##### Input for this task

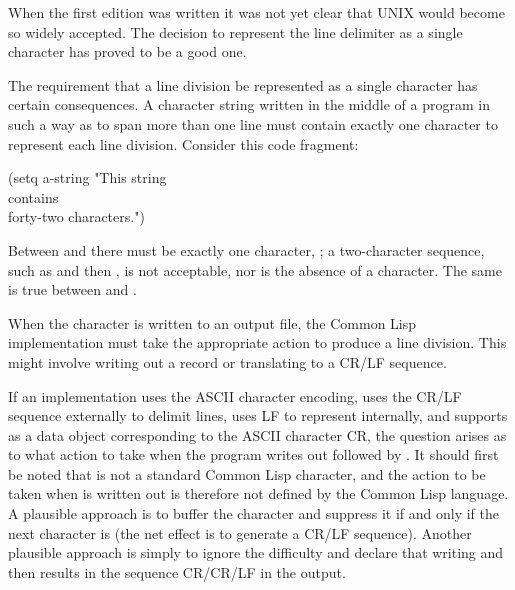 \begin{newer}
When the first edition was written it was not yet clear that UNIX would
become so widely accepted.  The decision to represent
the line delimiter as a single character has proved to be a good one.
\end{newer}

The requirement that a line division be represented as a single character
has certain consequences.  A character string
written in the middle of a program in such a way as to span more than
one line must contain exactly one character to represent each line division.
Consider this code fragment:
\begin{lisp}
(setq a-string "This string \\
contains \\
forty-two characters.")
\end{lisp}
Between  and  there must be exactly one character,
; a two-character sequence, such as  and then
, is not acceptable, nor is the absence of a character.
The same is true between  and .

When the character  is written to an output file,
the Common Lisp implementation must take the appropriate action
to produce a line division.  This might involve writing out a
record or translating  to a CR/LF sequence.

\beforenoterule
\begin{implementation}
If an implementation uses the ASCII character encoding,
uses the CR/LF sequence externally to delimit lines,
uses LF to represent  internally, and supports 
as a data object corresponding to the ASCII character CR, the
question arises as to what action to take when the program
writes out  followed by .
It should first be noted that  is not a standard Common Lisp
character, and the action to be taken when  is written out
is therefore not defined by the Common Lisp language.  A plausible approach
is to buffer the  character and suppress it if and only if the
next character is  (the net effect is to generate a CR/LF
sequence).
Another plausible
approach is simply to ignore
the difficulty and declare that writing  and then
 results in the sequence CR/CR/LF in the output.
\end{implementation}
\afternoterule

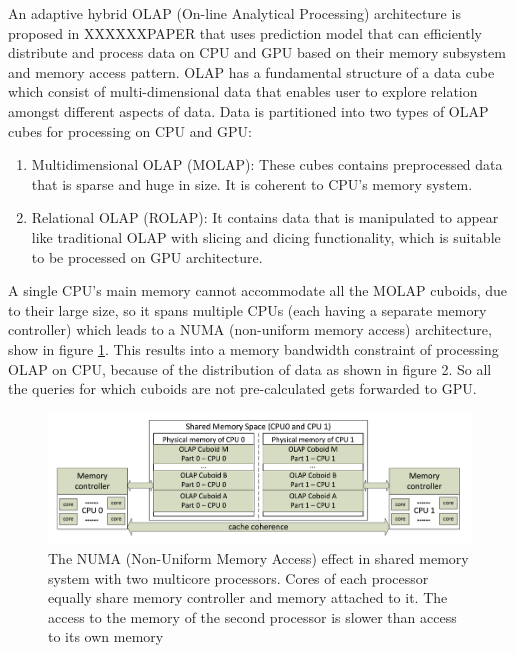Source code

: \documentclass[runningheads,a4paper]{llncs}
\begin{document}
{An adaptive hybrid OLAP (On-line Analytical Processing) architecture is proposed in XXXXXXPAPER that uses prediction model that can efficiently distribute and process data on CPU and GPU based on their memory subsystem and memory access pattern. OLAP has a fundamental structure of a data cube which consist of multi-dimensional data that enables user to explore relation amongst different aspects of data. Data is partitioned into two types of OLAP cubes for processing on CPU and GPU:\\
\begin{enumerate}
	\item Multidimensional OLAP (MOLAP): These cubes contains preprocessed data that is sparse and huge in size. It is coherent to CPU's memory system.
	\item Relational OLAP (ROLAP): It contains data that is manipulated to appear like traditional OLAP with slicing and dicing functionality, which is suitable to be processed on GPU architecture.
\end{enumerate}

 A single CPU's main memory cannot accommodate all the MOLAP cuboids, due to their large size, so it spans multiple CPUs (each having a separate memory controller) which leads to a NUMA (non-uniform memory access) architecture, show in figure \ref{fig:nume_something}. This results into a memory bandwidth constraint of processing OLAP on CPU, because of the distribution of data as shown in figure 2. So all the queries for which cuboids are not pre-calculated gets forwarded to GPU.
 
 \begin{figure}[!htb]
 	\includegraphics[scale=0.7]{./images/krunal4}
 	\centering
 	\caption{The NUMA (Non-Uniform Memory Access) effect in shared memory system with two multicore processors. Cores of each processor equally share memory controller and memory attached to it. The access to the memory of the second processor is slower than access to its own memory }
 	\label{fig:nume_something}
 \end{figure}

}
\end{document}
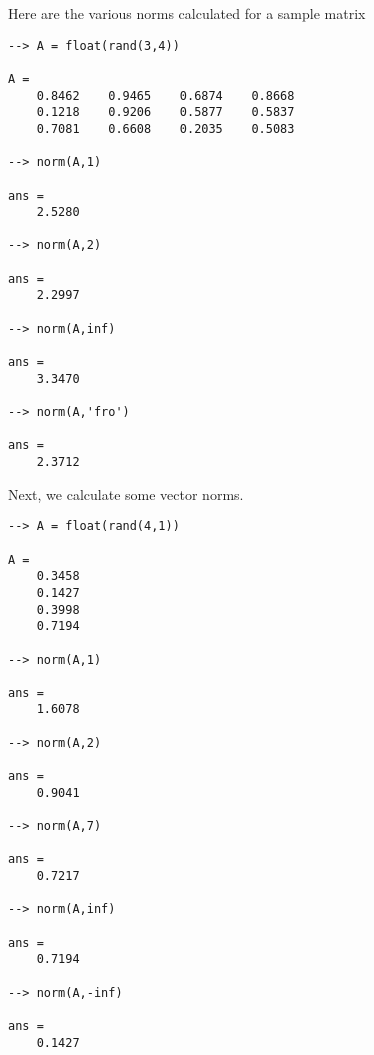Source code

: Here are the various norms calculated for a sample matrix
\begin{verbatim}
--> A = float(rand(3,4))

A = 
    0.8462    0.9465    0.6874    0.8668 
    0.1218    0.9206    0.5877    0.5837 
    0.7081    0.6608    0.2035    0.5083 

--> norm(A,1)

ans = 
    2.5280 

--> norm(A,2)

ans = 
    2.2997 

--> norm(A,inf)

ans = 
    3.3470 

--> norm(A,'fro')

ans = 
    2.3712 
\end{verbatim}
Next, we calculate some vector norms.
\begin{verbatim}
--> A = float(rand(4,1))

A = 
    0.3458 
    0.1427 
    0.3998 
    0.7194 

--> norm(A,1)

ans = 
    1.6078 

--> norm(A,2)

ans = 
    0.9041 

--> norm(A,7)

ans = 
    0.7217 

--> norm(A,inf)

ans = 
    0.7194 

--> norm(A,-inf)

ans = 
    0.1427 
\end{verbatim}
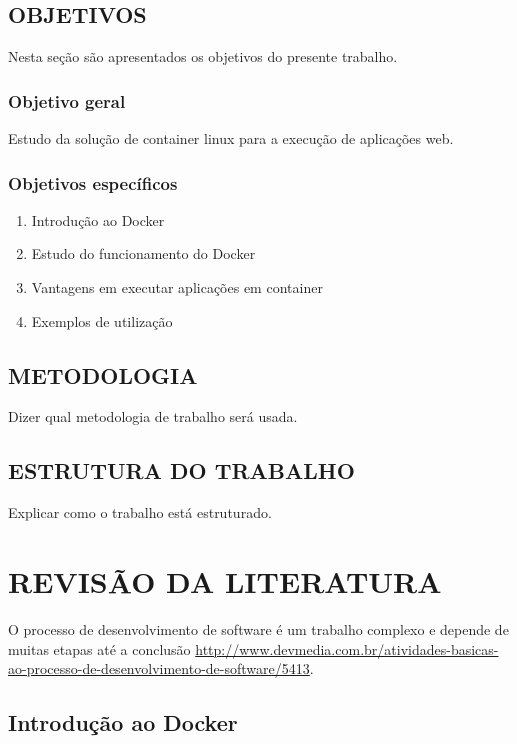 \documentclass[
	12pt,				%
	openright,			%
	oneside,			%
	a4paper,			%
	chapter=TITLE,		%
	section=TITLE,		%
	english,			%
	french,				%
	spanish,			%
	brazil				%
	]{abntex2}
\begin{document}
\section{OBJETIVOS}

Nesta seção são apresentados os objetivos do presente trabalho.

\subsection{Objetivo geral}

Estudo da solução de container linux para a execução de aplicações web.

\subsection{Objetivos específicos}

\begin{enumerate}
	\item{Introdução ao Docker}
	\item{Estudo do funcionamento do Docker}
	\item{Vantagens em executar aplicações em container}
	\item{Exemplos de utilização}
\end{enumerate}

\section{METODOLOGIA}

Dizer qual metodologia de trabalho será usada.

\section{ESTRUTURA DO TRABALHO}

Explicar como o trabalho está estruturado.

\chapter{REVISÃO DA LITERATURA}\label{cap-revisao}

O processo de desenvolvimento de software é um trabalho complexo e depende de muitas etapas até a conclusão \url{http://www.devmedia.com.br/atividades-basicas-ao-processo-de-desenvolvimento-de-software/5413}.

\section{Introdução ao Docker}
\end{document}
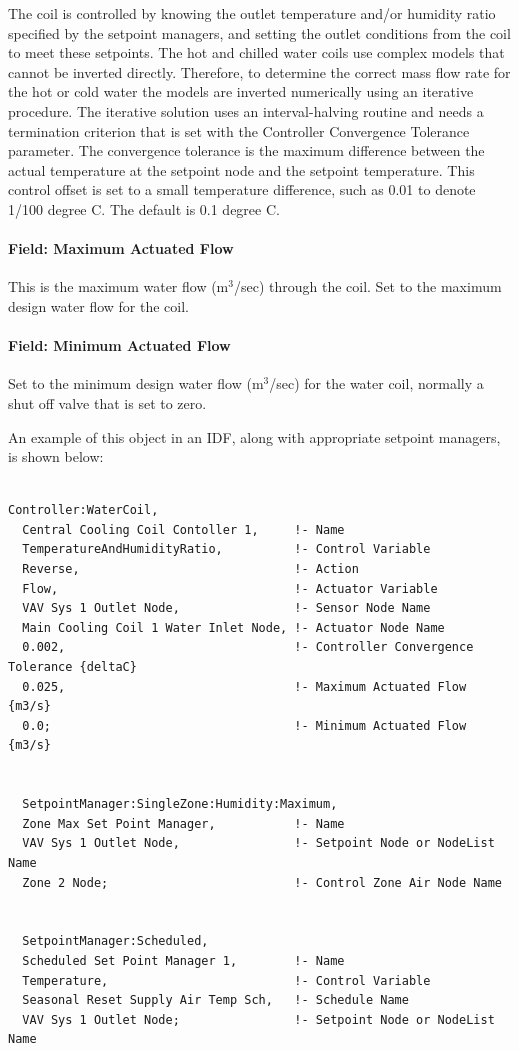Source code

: The coil is controlled by knowing the outlet temperature and/or humidity ratio specified by the setpoint managers, and setting the outlet conditions from the coil to meet these setpoints. The hot and chilled water coils use complex models that cannot be inverted directly. Therefore, to determine the correct mass flow rate for the hot or cold water the models are inverted numerically using an iterative procedure. The iterative solution uses an interval-halving routine and needs a termination criterion that is set with the Controller Convergence Tolerance parameter. The convergence tolerance is the maximum difference between the actual temperature at the setpoint node and the setpoint temperature. This control offset is set to a small temperature difference, such as 0.01 to denote 1/100 degree C. The default is 0.1 degree C.

\paragraph{Field: Maximum Actuated Flow}\label{field-maximum-actuated-flow}

This is the maximum water flow (m\(^{3}\)/sec) through the coil. Set to the maximum design water flow for the coil.

\paragraph{Field: Minimum Actuated Flow}\label{field-minimum-actuated-flow}

Set to the minimum design water flow (m\(^{3}\)/sec) for the water coil, normally a shut off valve that is set to zero.

An example of this object in an IDF, along with appropriate setpoint managers, is shown below:

\begin{lstlisting}

Controller:WaterCoil,
  Central Cooling Coil Contoller 1,     !- Name
  TemperatureAndHumidityRatio,          !- Control Variable
  Reverse,                              !- Action
  Flow,                                 !- Actuator Variable
  VAV Sys 1 Outlet Node,                !- Sensor Node Name
  Main Cooling Coil 1 Water Inlet Node, !- Actuator Node Name
  0.002,                                !- Controller Convergence Tolerance {deltaC}
  0.025,                                !- Maximum Actuated Flow {m3/s}
  0.0;                                  !- Minimum Actuated Flow {m3/s}


  SetpointManager:SingleZone:Humidity:Maximum,
  Zone Max Set Point Manager,           !- Name
  VAV Sys 1 Outlet Node,                !- Setpoint Node or NodeList Name
  Zone 2 Node;                          !- Control Zone Air Node Name


  SetpointManager:Scheduled,
  Scheduled Set Point Manager 1,        !- Name
  Temperature,                          !- Control Variable
  Seasonal Reset Supply Air Temp Sch,   !- Schedule Name
  VAV Sys 1 Outlet Node;                !- Setpoint Node or NodeList Name
\end{lstlisting}

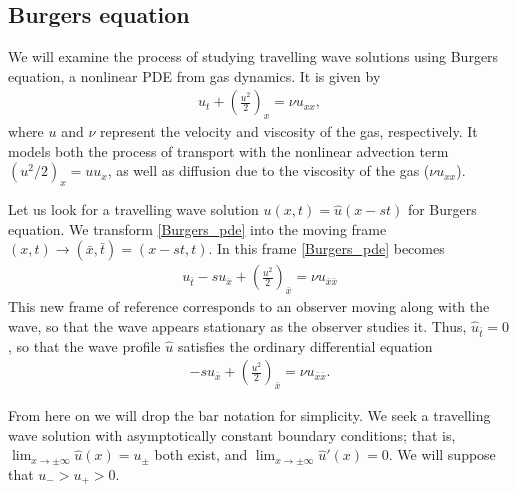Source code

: \subsection*{Burgers equation}
We will examine the process of studying travelling wave solutions using Burgers equation, a nonlinear PDE from gas dynamics.
It is given by
\begin{align}
	u_t + \left( \frac{u^2}{2} \right)_x = \nu u_{xx}, \label{Burgers_pde}
\end{align}
where $u$ and $\nu$ represent the velocity and viscosity of the gas, respectively.
It models both the process of transport with the nonlinear advection term $(u^2/2)_x = u u_x$, as well as diffusion due to the viscosity of the gas ($\nu u_{xx}$).

Let us look for a travelling wave solution $u(x,t) = \hat{u}(x-st)$ for Burgers equation.
We transform \eqref{Burgers_pde} into the moving frame $(x,t) \to (\bar{x},\bar{t}) = (x-st, t)$. In this frame \eqref{Burgers_pde} becomes
\begin{align}
	u_{\bar{t}} - s u_{\bar{x}}+ \left(\frac{u^2}{2} \right)_{\bar{x}} = \nu u_{\bar{x}\bar{x}}
	\label{Burgers_pde_moving_frame}
\end{align}
This new frame of reference corresponds to an observer moving along with the wave, so that the wave appears stationary as the observer studies it.
Thus, $\hat{u}_{\bar{t}} = 0$, so that the wave profile $\hat{u}$ satisfies the ordinary differential equation
\begin{align}
	 -s u_{\bar{x}}+ \left(\frac{u^2}{2} \right)_{\bar{x}} = \nu u_{\bar{x}\bar{x}}. \label{Burgers_ode}
\end{align}

From here on we will drop the bar notation for simplicity.
We seek a travelling wave solution with asymptotically constant boundary conditions; that is,  $\lim_{x \to \pm \infty}\hat{u}(x) = u_{\pm}$
both exist, and  $\lim_{x \to \pm \infty} \hat{u}'(x) = 0$.
We will suppose that $u_- > u_+ > 0$.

##########

◆ **Task details**: Each line of the entries holding the string "norms" should be found and copied.

◆ **Task response**:
: Here are the various norms calculated for a sample matrix
Next, we calculate some vector norms.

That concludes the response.